The Nasdaq-listed firm said, despite delaying the sales of the six companies, it has completed four realisations from portfolio companies in 2009 and is marketing eight more companies for sale this year. The firm was removed from the S&P 500 Index last week.

American Capital reported $3.1 billion loss for the full-year 2008 and a $1.9 billion loss in the fourth quarter. The quarterly loss included $1.5 billion depreciation on the value of portfolio company investments.

The firm, which invests in mid-market companies, also said it had breached covenants governing $2.3 billion of debt and its auditing firm, Ernst & Young, included a “going concern” explanation in its audit report of the company’s financials.

“We began working with our lenders in December to revise our covenants,” John Erickson, chief financial officer with American Capital, said in a statement.

American Capital’s woes are mirrored by several other publicly listed private equity firms, including Canada’s Onex Corporation, which posted a C$348 million loss for the fourth quarter, and a C$283 million loss for the full-year 2008.

“This is one of the most tumultuous economic environments experienced by businesses around the world,” Gerald Schwartz, chairman and chief executive officer of Onex, said in a statement. “In preparation for a prolonged contraction, our operating companies continue to be acutely focused on reducing costs and managing capital spending.”

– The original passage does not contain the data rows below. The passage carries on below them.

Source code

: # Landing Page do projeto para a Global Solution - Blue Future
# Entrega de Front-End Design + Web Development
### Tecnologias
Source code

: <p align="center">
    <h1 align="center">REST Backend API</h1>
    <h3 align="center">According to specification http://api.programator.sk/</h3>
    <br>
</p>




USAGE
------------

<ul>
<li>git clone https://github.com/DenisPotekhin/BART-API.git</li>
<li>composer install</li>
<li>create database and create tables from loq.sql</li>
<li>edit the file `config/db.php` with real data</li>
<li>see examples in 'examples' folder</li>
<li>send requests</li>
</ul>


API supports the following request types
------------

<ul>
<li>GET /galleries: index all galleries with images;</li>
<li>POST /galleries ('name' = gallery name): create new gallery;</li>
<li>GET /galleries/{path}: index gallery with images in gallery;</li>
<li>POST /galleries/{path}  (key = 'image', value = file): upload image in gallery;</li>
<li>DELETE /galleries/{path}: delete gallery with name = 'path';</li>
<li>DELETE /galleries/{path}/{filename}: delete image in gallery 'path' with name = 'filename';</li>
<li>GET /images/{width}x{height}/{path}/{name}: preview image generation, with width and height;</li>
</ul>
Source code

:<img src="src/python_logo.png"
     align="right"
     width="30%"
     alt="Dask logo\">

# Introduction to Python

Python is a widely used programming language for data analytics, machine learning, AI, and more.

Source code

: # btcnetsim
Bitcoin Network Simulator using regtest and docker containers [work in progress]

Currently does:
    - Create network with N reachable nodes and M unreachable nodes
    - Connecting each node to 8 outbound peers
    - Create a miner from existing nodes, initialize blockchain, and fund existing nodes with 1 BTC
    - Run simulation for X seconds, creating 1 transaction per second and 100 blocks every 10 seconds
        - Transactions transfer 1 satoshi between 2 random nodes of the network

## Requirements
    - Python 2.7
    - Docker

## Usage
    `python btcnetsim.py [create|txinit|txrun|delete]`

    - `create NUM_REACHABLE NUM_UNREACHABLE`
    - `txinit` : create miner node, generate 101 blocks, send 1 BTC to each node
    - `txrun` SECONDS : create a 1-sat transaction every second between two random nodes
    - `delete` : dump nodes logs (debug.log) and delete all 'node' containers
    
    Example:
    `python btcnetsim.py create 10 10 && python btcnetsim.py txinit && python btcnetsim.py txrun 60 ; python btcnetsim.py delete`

Toronto Stock Exchange-listed Onex has been raising its third private equity fund, Onex Partners III, targeting C$4 billion. The firm had reached the C$3 billion mark at the end of 2008, Onex said.

The fund originally was targeting C$4.5 billion, which was reduced to C$4 billion after Onex reduced its balance-sheet commitment to the fund by $500 million in January as a way of “managing its capital base”.

Another listed firm, Allied Capital, reported a $1 billion loss for 2008, driven in part by declines in the value of its investment portfolio. Allied’s audit firm expressed “substantial doubt” about the firm’s ability to continue as a going concern in its 2008 audit opinion.

Allied, based in Washington DC, appointed company veteran John Scheurer as chief executive officer after William Walton stepped down from the role. Walton will continue to serve as board chairman.